WORK REQUIRED:
Identify, in the records below, every line where the string "obtained" appears, and copy each such line.

THE INPUT:
^^^^

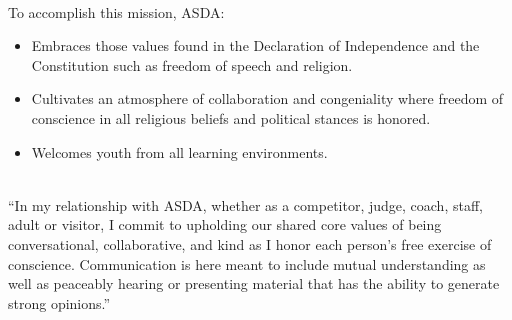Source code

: \documentclass[11pt]{memoir}    %
\def\lowspacing{9pt}
\def\regspacing{19pt}
\begin{document}
{\setcounter{tocdepth}{2}
\hypersetup{linkcolor=black}
\tableofcontents
}

\newpage

\label{sec:MissionStatement}
\noindent{}\vspace{\regspacing}\\
{To accomplish this mission, ASDA:}\vspace{\lowspacing}
\begin{itemize}
    \item Embraces those values found in the Declaration of Independence and the Constitution such as freedom of speech and religion.
    \item Cultivates an atmosphere of collaboration and congeniality where freedom of conscience in all religious beliefs and political stances is honored.
    \item Welcomes youth from all learning environments.
\end{itemize}\vspace{\regspacing}

\label{sec:CoreValues}
\noindent{}\vspace{\regspacing}\\
{“In my relationship with ASDA, whether as a competitor, judge, coach, staff, adult or visitor, I commit to upholding our shared core values of being conversational, collaborative, and kind as I honor each person’s free exercise of conscience. Communication is here meant to include mutual understanding as well as peaceably hearing or presenting material that has the ability to generate strong opinions.”}\vspace{\lowspacing}\\
\end{document}
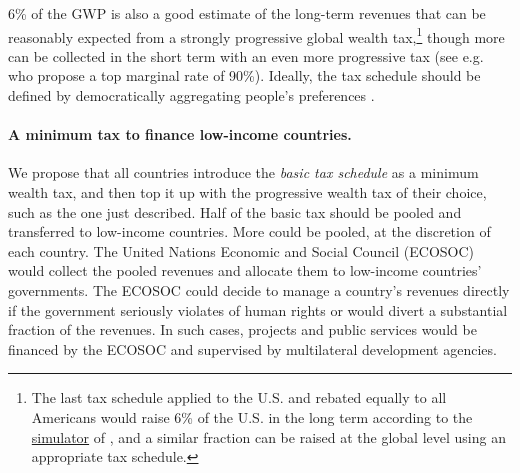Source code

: \documentclass[12pt,english]{article}
\begin{document}
6\% of the GWP is also a good estimate of the long-term revenues that can be reasonably expected from a strongly progressive global wealth tax,\footnote{The last tax schedule applied to the U.S. and rebated equally to all Americans would raise 6\% of the U.S. in the long term according to the \href{https://thomasblanchet.github.io/wealth-tax/}{simulator} of \citet{blanchet_uncovering_2022}, and a similar fraction can be raised at the global level using an appropriate tax schedule.} though more can be collected in the short term with an even more progressive tax (see e.g. \citealp{chancel_world_2022} who propose a top marginal rate of 90\%). 
Ideally, the tax schedule should be defined by democratically aggregating people's preferences \citep{fabre_french_2022}. 

\paragraph{A minimum tax to finance low-income countries.} We propose that all countries introduce the \textit{basic tax schedule} as a minimum wealth tax, and then top it up with the progressive wealth tax of their choice, such as the one just described. 
Half of the basic tax %
should be pooled and transferred to low-income countries. More could be pooled, at the discretion of each country. The United Nations Economic and Social Council (ECOSOC) would collect the pooled revenues and allocate them to low-income countries' governments. The ECOSOC could decide to manage a country's revenues directly if the government seriously violates of human rights or would divert a substantial fraction of the revenues. In such cases, projects and public services would be financed by the ECOSOC and supervised by multilateral development agencies. 
\end{document}
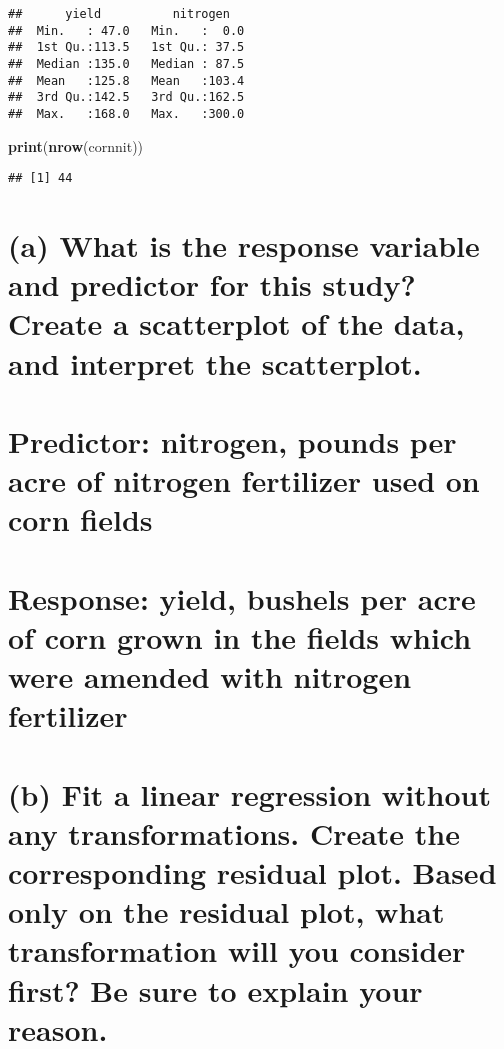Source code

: \documentclass[
]{article}
\newenvironment{Shaded}{\begin{snugshade}}{\end{snugshade}}
\newcommand{\KeywordTok}[1]{\textcolor[rgb]{0.13,0.29,0.53}{\textbf{#1}}}
\newcommand{\NormalTok}[1]{#1}
\begin{document}
\begin{verbatim}
##      yield          nitrogen    
##  Min.   : 47.0   Min.   :  0.0  
##  1st Qu.:113.5   1st Qu.: 37.5  
##  Median :135.0   Median : 87.5  
##  Mean   :125.8   Mean   :103.4  
##  3rd Qu.:142.5   3rd Qu.:162.5  
##  Max.   :168.0   Max.   :300.0
\end{verbatim}

\begin{Shaded}
\begin{Highlighting}[]
\KeywordTok{print}\NormalTok{(}\KeywordTok{nrow}\NormalTok{(cornnit))}
\end{Highlighting}
\end{Shaded}

\begin{verbatim}
## [1] 44
\end{verbatim}

\hypertarget{a-what-is-the-response-variable-and-predictor-for-this-study-create-a-scatterplot-of-the-data-and-interpret-the-scatterplot.}{%
\section{(a) What is the response variable and predictor for this study?
Create a scatterplot of the data, and interpret the
scatterplot.}\label{a-what-is-the-response-variable-and-predictor-for-this-study-create-a-scatterplot-of-the-data-and-interpret-the-scatterplot.}}

\hypertarget{predictor-nitrogen-pounds-per-acre-of-nitrogen-fertilizer-used-on-corn-fields}{%
\section{Predictor: nitrogen, pounds per acre of nitrogen fertilizer
used on corn
fields}\label{predictor-nitrogen-pounds-per-acre-of-nitrogen-fertilizer-used-on-corn-fields}}

\hypertarget{response-yield-bushels-per-acre-of-corn-grown-in-the-fields-which-were-amended-with-nitrogen-fertilizer}{%
\section{Response: yield, bushels per acre of corn grown in the fields
which were amended with nitrogen
fertilizer}\label{response-yield-bushels-per-acre-of-corn-grown-in-the-fields-which-were-amended-with-nitrogen-fertilizer}}

\hypertarget{b-fit-a-linear-regression-without-any-transformations.-create-the-corresponding-residual-plot.-based-only-on-the-residual-plot-what-transformation-will-you-consider-first-be-sure-to-explain-your-reason.}{%
\section{(b) Fit a linear regression without any transformations. Create
the corresponding residual plot. Based only on the residual plot, what
transformation will you consider first? Be sure to explain your
reason.}\label{b-fit-a-linear-regression-without-any-transformations.-create-the-corresponding-residual-plot.-based-only-on-the-residual-plot-what-transformation-will-you-consider-first-be-sure-to-explain-your-reason.}}
\end{document}
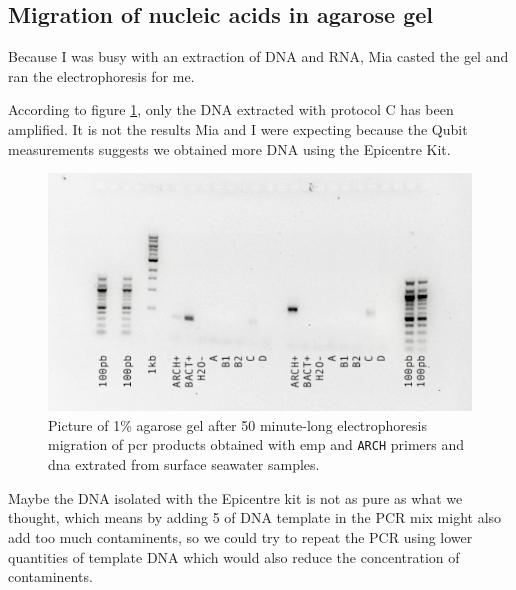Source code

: \subsection{Migration of nucleic acids in agarose gel}
\label{task:20180201_cj3}

Because I was busy with an extraction of DNA and RNA, Mia casted the gel and ran the electrophoresis for me. 

According to figure \ref{fig:20180201_OneTaq_EMP_ARCH}, only the DNA extracted with protocol C has been amplified. It is not the results Mia and I were expecting because the Qubit measurements suggests we obtained more DNA using the Epicentre Kit. 

\begin{figure}[H] 
    \centering
    \caption{Picture of 1\% agarose gel after 50 minute-long electrophoresis migration of \gls{pcr} products obtained with \gls{emp} and \texttt{ARCH} primers and \gls{dna} extrated from surface seawater samples.}
    \label{fig:20180201_OneTaq_EMP_ARCH}
    \includegraphics[width=\textwidth]{graphics/pic/20180201_OneTaq_EMP_ARCH.png}
\end{figure}

Maybe the DNA isolated with the Epicentre kit is not as pure as what we thought, which means by adding 5 \uL of DNA template in the PCR mix might also add too much contaminents, so we could try to repeat the PCR using lower quantities of template DNA which would also reduce the concentration of contaminents. 


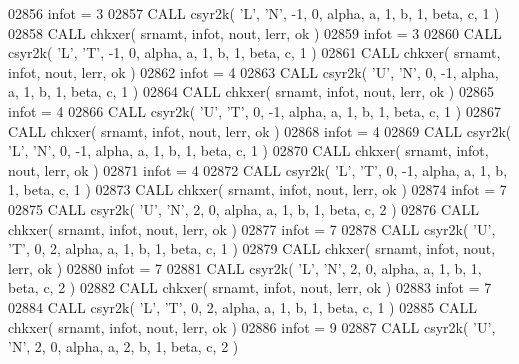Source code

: \begin{DoxyCode}
02856       infot = 3
02857       \textcolor{keyword}{CALL }csyr2k( \textcolor{stringliteral}{'L'}, \textcolor{stringliteral}{'N'}, -1, 0, alpha, a, 1, b, 1, beta, c, 1 )
02858       \textcolor{keyword}{CALL }chkxer( srnamt, infot, nout, lerr, ok )
02859       infot = 3
02860       \textcolor{keyword}{CALL }csyr2k( \textcolor{stringliteral}{'L'}, \textcolor{stringliteral}{'T'}, -1, 0, alpha, a, 1, b, 1, beta, c, 1 )
02861       \textcolor{keyword}{CALL }chkxer( srnamt, infot, nout, lerr, ok )
02862       infot = 4
02863       \textcolor{keyword}{CALL }csyr2k( \textcolor{stringliteral}{'U'}, \textcolor{stringliteral}{'N'}, 0, -1, alpha, a, 1, b, 1, beta, c, 1 )
02864       \textcolor{keyword}{CALL }chkxer( srnamt, infot, nout, lerr, ok )
02865       infot = 4
02866       \textcolor{keyword}{CALL }csyr2k( \textcolor{stringliteral}{'U'}, \textcolor{stringliteral}{'T'}, 0, -1, alpha, a, 1, b, 1, beta, c, 1 )
02867       \textcolor{keyword}{CALL }chkxer( srnamt, infot, nout, lerr, ok )
02868       infot = 4
02869       \textcolor{keyword}{CALL }csyr2k( \textcolor{stringliteral}{'L'}, \textcolor{stringliteral}{'N'}, 0, -1, alpha, a, 1, b, 1, beta, c, 1 )
02870       \textcolor{keyword}{CALL }chkxer( srnamt, infot, nout, lerr, ok )
02871       infot = 4
02872       \textcolor{keyword}{CALL }csyr2k( \textcolor{stringliteral}{'L'}, \textcolor{stringliteral}{'T'}, 0, -1, alpha, a, 1, b, 1, beta, c, 1 )
02873       \textcolor{keyword}{CALL }chkxer( srnamt, infot, nout, lerr, ok )
02874       infot = 7
02875       \textcolor{keyword}{CALL }csyr2k( \textcolor{stringliteral}{'U'}, \textcolor{stringliteral}{'N'}, 2, 0, alpha, a, 1, b, 1, beta, c, 2 )
02876       \textcolor{keyword}{CALL }chkxer( srnamt, infot, nout, lerr, ok )
02877       infot = 7
02878       \textcolor{keyword}{CALL }csyr2k( \textcolor{stringliteral}{'U'}, \textcolor{stringliteral}{'T'}, 0, 2, alpha, a, 1, b, 1, beta, c, 1 )
02879       \textcolor{keyword}{CALL }chkxer( srnamt, infot, nout, lerr, ok )
02880       infot = 7
02881       \textcolor{keyword}{CALL }csyr2k( \textcolor{stringliteral}{'L'}, \textcolor{stringliteral}{'N'}, 2, 0, alpha, a, 1, b, 1, beta, c, 2 )
02882       \textcolor{keyword}{CALL }chkxer( srnamt, infot, nout, lerr, ok )
02883       infot = 7
02884       \textcolor{keyword}{CALL }csyr2k( \textcolor{stringliteral}{'L'}, \textcolor{stringliteral}{'T'}, 0, 2, alpha, a, 1, b, 1, beta, c, 1 )
02885       \textcolor{keyword}{CALL }chkxer( srnamt, infot, nout, lerr, ok )
02886       infot = 9
02887       \textcolor{keyword}{CALL }csyr2k( \textcolor{stringliteral}{'U'}, \textcolor{stringliteral}{'N'}, 2, 0, alpha, a, 2, b, 1, beta, c, 2 )

\end{DoxyCode}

^^^^

REPLY:
According to figure \ref{fig:20180201_OneTaq_EMP_ARCH}, only the DNA extracted with protocol C has been amplified. It is not the results Mia and I were expecting because the Qubit measurements suggests we obtained more DNA using the Epicentre Kit. 
    \caption{Picture of 1\% agarose gel after 50 minute-long electrophoresis migration of \gls{pcr} products obtained with \gls{emp} and \texttt{ARCH} primers and \gls{dna} extrated from surface seawater samples.}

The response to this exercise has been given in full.